Extracted page text data:
--
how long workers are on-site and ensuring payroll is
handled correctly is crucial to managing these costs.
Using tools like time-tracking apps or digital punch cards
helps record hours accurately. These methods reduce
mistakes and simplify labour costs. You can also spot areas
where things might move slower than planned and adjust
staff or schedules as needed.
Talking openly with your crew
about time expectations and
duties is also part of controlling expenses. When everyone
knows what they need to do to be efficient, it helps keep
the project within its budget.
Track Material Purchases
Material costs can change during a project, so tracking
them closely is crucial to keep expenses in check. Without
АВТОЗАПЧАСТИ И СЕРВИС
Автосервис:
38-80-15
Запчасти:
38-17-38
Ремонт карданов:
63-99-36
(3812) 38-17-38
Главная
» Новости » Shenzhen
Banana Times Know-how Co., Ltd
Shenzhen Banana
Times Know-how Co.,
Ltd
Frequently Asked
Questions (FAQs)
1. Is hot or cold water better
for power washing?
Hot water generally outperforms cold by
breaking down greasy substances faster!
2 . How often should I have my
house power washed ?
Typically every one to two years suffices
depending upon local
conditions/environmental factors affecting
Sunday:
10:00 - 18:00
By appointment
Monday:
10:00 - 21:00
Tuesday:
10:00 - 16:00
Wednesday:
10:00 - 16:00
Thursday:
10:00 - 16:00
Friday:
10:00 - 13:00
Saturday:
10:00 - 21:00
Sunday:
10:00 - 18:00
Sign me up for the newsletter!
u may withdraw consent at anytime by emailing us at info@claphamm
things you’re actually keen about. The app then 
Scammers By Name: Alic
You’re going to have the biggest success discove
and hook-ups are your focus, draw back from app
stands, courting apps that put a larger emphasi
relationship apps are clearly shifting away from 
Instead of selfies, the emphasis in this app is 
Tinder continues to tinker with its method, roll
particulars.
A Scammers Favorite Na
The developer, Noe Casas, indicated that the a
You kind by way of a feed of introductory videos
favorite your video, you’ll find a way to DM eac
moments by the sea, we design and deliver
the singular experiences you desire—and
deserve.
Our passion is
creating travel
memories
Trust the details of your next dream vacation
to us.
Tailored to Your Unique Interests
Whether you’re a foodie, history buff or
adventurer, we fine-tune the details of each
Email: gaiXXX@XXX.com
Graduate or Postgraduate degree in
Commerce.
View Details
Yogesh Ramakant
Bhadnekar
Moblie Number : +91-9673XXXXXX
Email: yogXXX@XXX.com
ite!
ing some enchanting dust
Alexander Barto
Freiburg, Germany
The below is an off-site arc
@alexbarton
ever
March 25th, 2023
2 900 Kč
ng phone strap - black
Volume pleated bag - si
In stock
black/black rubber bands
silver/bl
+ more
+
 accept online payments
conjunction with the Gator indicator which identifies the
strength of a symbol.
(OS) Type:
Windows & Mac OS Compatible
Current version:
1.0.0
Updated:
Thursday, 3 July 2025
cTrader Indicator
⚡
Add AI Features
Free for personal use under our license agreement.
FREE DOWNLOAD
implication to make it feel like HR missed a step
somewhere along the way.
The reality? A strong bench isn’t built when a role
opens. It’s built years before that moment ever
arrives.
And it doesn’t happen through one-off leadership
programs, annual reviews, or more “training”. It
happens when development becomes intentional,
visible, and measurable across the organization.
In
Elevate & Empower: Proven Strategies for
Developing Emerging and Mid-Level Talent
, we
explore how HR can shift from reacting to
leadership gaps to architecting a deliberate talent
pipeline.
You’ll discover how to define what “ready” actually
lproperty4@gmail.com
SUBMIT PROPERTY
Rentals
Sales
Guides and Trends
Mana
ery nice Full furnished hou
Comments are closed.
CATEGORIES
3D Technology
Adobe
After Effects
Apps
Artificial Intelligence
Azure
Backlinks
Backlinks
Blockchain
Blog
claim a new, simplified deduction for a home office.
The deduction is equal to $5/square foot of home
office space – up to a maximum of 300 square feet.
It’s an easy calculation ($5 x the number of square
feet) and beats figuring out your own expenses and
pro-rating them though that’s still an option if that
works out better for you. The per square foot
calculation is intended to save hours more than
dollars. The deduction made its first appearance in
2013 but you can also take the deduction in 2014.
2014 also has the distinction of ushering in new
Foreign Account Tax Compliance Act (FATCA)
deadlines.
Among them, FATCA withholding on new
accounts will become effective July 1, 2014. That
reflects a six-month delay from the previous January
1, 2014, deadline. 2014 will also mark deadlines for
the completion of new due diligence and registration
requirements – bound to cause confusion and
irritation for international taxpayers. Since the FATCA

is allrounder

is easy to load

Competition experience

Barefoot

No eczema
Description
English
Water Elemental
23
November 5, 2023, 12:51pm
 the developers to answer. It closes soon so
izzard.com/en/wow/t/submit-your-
--
Your task:
Repeat word for word the lines above that run from the line containing "FREE DOWNLOAD" through the line containing "happens when development", both ends included, and nothing else.

Task response:
FREE DOWNLOAD
implication to make it feel like HR missed a step
somewhere along the way.
The reality? A strong bench isn’t built when a role
opens. It’s built years before that moment ever
arrives.
And it doesn’t happen through one-off leadership
programs, annual reviews, or more “training”. It
happens when development becomes intentional,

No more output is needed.